Exercise prompt.
Identify every line in the records below that contains the word "flexplot", and copy each of those lines.

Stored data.
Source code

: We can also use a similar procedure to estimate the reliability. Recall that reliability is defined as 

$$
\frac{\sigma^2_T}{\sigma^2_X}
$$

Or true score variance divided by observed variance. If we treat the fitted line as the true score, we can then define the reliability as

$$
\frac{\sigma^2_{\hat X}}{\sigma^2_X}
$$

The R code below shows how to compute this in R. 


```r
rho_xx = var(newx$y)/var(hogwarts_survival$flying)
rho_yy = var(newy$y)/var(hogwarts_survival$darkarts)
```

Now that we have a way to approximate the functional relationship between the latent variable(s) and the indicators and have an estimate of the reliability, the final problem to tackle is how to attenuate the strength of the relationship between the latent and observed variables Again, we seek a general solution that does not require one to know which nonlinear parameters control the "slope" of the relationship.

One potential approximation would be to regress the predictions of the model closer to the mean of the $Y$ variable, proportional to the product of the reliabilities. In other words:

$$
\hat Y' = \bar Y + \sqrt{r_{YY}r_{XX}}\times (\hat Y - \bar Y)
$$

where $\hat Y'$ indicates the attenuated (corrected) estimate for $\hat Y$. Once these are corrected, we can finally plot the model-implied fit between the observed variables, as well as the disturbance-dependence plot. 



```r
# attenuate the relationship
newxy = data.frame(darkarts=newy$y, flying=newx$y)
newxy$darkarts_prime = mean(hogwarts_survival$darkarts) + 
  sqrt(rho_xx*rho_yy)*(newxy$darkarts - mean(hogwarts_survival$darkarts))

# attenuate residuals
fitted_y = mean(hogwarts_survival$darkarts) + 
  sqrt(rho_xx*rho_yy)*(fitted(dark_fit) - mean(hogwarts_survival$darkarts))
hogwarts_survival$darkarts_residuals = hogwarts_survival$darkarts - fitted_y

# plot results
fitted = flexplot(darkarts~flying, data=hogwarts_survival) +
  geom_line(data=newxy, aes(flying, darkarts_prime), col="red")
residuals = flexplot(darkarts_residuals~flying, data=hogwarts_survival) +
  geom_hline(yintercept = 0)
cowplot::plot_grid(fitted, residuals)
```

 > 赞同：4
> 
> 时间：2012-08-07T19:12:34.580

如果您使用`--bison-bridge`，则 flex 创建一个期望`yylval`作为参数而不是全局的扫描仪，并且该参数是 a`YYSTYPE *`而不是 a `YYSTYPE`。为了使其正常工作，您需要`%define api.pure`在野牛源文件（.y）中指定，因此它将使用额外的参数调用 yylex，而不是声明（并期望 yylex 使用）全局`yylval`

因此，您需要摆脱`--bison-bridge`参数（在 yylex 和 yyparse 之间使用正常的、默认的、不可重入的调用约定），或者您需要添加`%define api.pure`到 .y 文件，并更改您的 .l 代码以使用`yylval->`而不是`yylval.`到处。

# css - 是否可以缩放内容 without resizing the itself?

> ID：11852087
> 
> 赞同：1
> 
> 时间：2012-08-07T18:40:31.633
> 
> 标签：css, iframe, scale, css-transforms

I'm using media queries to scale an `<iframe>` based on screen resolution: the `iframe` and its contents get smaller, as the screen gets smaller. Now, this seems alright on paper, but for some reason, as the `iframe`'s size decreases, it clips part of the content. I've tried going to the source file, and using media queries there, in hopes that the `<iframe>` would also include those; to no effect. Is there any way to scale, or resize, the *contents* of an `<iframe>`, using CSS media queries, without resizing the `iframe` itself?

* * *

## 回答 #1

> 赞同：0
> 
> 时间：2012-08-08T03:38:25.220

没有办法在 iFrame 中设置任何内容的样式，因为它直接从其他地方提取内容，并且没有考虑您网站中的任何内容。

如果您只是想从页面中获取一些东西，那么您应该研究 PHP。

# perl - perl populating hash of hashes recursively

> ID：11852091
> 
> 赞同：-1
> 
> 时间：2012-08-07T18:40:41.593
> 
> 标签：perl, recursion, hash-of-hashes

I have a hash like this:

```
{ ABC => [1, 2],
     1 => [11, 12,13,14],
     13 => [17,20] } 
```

Result below.
fitted = flexplot(darkarts~flying, data=hogwarts_survival) +
residuals = flexplot(darkarts_residuals~flying, data=hogwarts_survival) +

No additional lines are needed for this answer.